Один из «идейных» – Петр Гапонович, брат Анюты Гапонович, двоюродной сестры поэта, той Анюты, в которую он был влюблен. Петр Гапонович. Родственник и, казалось, друг. И принципиальный, так сказать, противник. Они спорили по национальному вопросу. Гапонович, «рассудительный, холодноватый», «безупречно владел силлогизмом». «И Максим – горячий, страстный, почти одержимый». Они спорили. «Волна и камень», «лед и пламень» – все же очень различны меж собой. Гапонович считает национальную, «местную» идею фикцией, выдумкой горячих голов, принимающих мечту за реальность. Где факты? Немалое количество бесплатных корреспондентов «Нашей нівы»? Игра! На одном энтузиазме далеко не уедешь. Необходима хотя бы какая-нибудь финансовая база, не говоря уже о других проблемах и нуждах. Бесплатные корреспонденты! Это же от бедности. Филантропия, одна филантропия. Провинциальная филантропия.
Спорили – может, так, а может, и не так. Несомненно одно: Максим для Гапоновича – идеалист, идея которого ничего не стоит. Не предмет спора увлекает Гапоновича, а возможность оттачивать свои силлогизмы. Пусть радуется, пусть в конце концов верит. Дело его. На другое он не способен. Не сбил бы с толку Анюту. Она, кажется, рассудительная девушка, но все же… Такого кавалера, как Максим, своей сестре он, понятно, не желал. Он, тот «логик», по-настоящему встревожился, узнав о намерении Максима приехать из Ярославля в Нижний. Перед Богдановичем тем временем остро встала проблема устройства жизни после окончания лицея. Куда податься? Что делать? Ехать в Минск? Но идет наступление немцев, и еще неизвестно, чем оно кончится. А кроме того – Анюта… Надо было как-то прояснить отношения.
::::::::
ЗАДАНИЕ:
Кратко перескажите абзац фрагмента, который начинается словами «Один из „идейных“». Основные факты сохраните. Следующие строки взяты из другого источника.

ИСХОДНЫЕ ДАННЫЕ:
::::::::
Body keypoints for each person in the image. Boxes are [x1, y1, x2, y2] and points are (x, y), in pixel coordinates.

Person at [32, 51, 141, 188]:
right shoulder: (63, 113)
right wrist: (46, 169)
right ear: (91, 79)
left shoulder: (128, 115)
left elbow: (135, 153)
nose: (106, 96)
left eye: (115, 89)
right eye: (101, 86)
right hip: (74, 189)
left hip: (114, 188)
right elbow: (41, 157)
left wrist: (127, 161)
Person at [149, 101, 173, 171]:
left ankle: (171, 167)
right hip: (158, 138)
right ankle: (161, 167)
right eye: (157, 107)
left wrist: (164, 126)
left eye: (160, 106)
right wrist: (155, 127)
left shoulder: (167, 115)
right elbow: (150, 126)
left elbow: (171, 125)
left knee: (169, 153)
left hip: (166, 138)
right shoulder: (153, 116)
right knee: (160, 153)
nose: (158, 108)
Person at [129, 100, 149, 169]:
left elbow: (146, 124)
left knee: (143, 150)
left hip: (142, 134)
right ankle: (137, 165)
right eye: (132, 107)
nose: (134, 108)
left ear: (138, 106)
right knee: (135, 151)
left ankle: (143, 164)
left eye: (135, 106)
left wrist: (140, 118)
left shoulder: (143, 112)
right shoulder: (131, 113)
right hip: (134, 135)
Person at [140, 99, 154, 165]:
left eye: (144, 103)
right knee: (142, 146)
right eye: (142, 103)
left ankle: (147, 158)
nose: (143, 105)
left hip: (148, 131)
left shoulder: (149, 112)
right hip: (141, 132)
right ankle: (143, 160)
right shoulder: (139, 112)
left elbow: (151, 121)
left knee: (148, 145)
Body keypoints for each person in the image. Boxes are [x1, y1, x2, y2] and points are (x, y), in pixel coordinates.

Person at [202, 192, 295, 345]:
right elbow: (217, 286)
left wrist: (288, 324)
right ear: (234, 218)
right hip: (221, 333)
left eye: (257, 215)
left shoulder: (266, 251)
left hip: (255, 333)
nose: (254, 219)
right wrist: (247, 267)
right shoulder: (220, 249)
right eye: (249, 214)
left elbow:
::::::::
ОТВЕТ:
Петр Гапонович — брат Анюты Гапонович, двоюродной сестры поэта. Поэт был в нее влюблен. Гапонович казался ему родственником и другом, но был принципиальным противником. Они спорили по национальному вопросу: рассудительный Гапонович безупречно владел силлогизмом, а Максим был горячим и страстным. Гапонович считал национальную идею фикцией горячих голов, которые принимают мечту за реальность. Бесплатных корреспондентов «Нашей нівы» он называл игрой и провинциальной филантропией от бедности. По его мнению, на одном энтузиазме далеко не уедешь и нужна хотя бы финансовая база.